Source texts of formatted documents
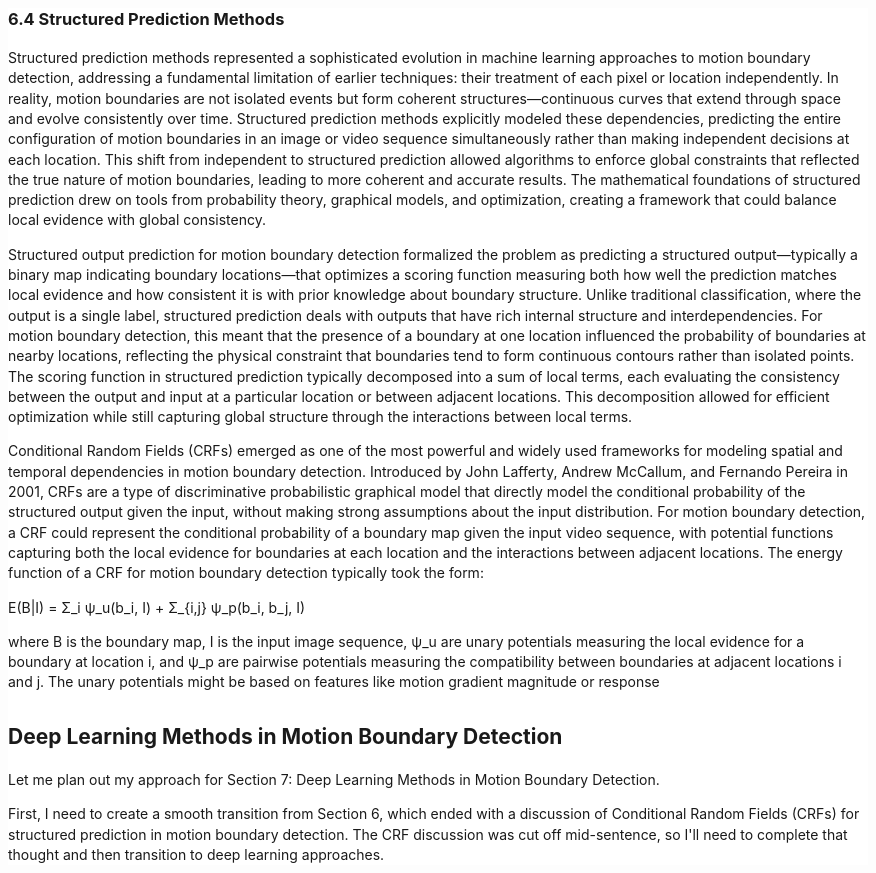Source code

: ### 6.4 Structured Prediction Methods

Structured prediction methods represented a sophisticated evolution in machine learning approaches to motion boundary detection, addressing a fundamental limitation of earlier techniques: their treatment of each pixel or location independently. In reality, motion boundaries are not isolated events but form coherent structures—continuous curves that extend through space and evolve consistently over time. Structured prediction methods explicitly modeled these dependencies, predicting the entire configuration of motion boundaries in an image or video sequence simultaneously rather than making independent decisions at each location. This shift from independent to structured prediction allowed algorithms to enforce global constraints that reflected the true nature of motion boundaries, leading to more coherent and accurate results. The mathematical foundations of structured prediction drew on tools from probability theory, graphical models, and optimization, creating a framework that could balance local evidence with global consistency.

Structured output prediction for motion boundary detection formalized the problem as predicting a structured output—typically a binary map indicating boundary locations—that optimizes a scoring function measuring both how well the prediction matches local evidence and how consistent it is with prior knowledge about boundary structure. Unlike traditional classification, where the output is a single label, structured prediction deals with outputs that have rich internal structure and interdependencies. For motion boundary detection, this meant that the presence of a boundary at one location influenced the probability of boundaries at nearby locations, reflecting the physical constraint that boundaries tend to form continuous contours rather than isolated points. The scoring function in structured prediction typically decomposed into a sum of local terms, each evaluating the consistency between the output and input at a particular location or between adjacent locations. This decomposition allowed for efficient optimization while still capturing global structure through the interactions between local terms.

Conditional Random Fields (CRFs) emerged as one of the most powerful and widely used frameworks for modeling spatial and temporal dependencies in motion boundary detection. Introduced by John Lafferty, Andrew McCallum, and Fernando Pereira in 2001, CRFs are a type of discriminative probabilistic graphical model that directly model the conditional probability of the structured output given the input, without making strong assumptions about the input distribution. For motion boundary detection, a CRF could represent the conditional probability of a boundary map given the input video sequence, with potential functions capturing both the local evidence for boundaries at each location and the interactions between adjacent locations. The energy function of a CRF for motion boundary detection typically took the form:

E(B|I) = Σ_i ψ_u(b_i, I) + Σ_{i,j} ψ_p(b_i, b_j, I)

where B is the boundary map, I is the input image sequence, ψ_u are unary potentials measuring the local evidence for a boundary at location i, and ψ_p are pairwise potentials measuring the compatibility between boundaries at adjacent locations i and j. The unary potentials might be based on features like motion gradient magnitude or response

## Deep Learning Methods in Motion Boundary Detection

<think>Let me plan out my approach for Section 7: Deep Learning Methods in Motion Boundary Detection.

First, I need to create a smooth transition from Section 6, which ended with a discussion of Conditional Random Fields (CRFs) for structured prediction in motion boundary detection. The CRF discussion was cut off mid-sentence, so I'll need to complete that thought and then transition to deep learning approaches.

What the task asks:
For every line above that includes the word "Section", return the line.

Answer to this problem:
<think>Let me plan out my approach for Section 7: Deep Learning Methods in Motion Boundary Detection.
First, I need to create a smooth transition from Section 6, which ended with a discussion of Conditional Random Fields (CRFs) for structured prediction in motion boundary detection. The CRF discussion was cut off mid-sentence, so I'll need to complete that thought and then transition to deep learning approaches.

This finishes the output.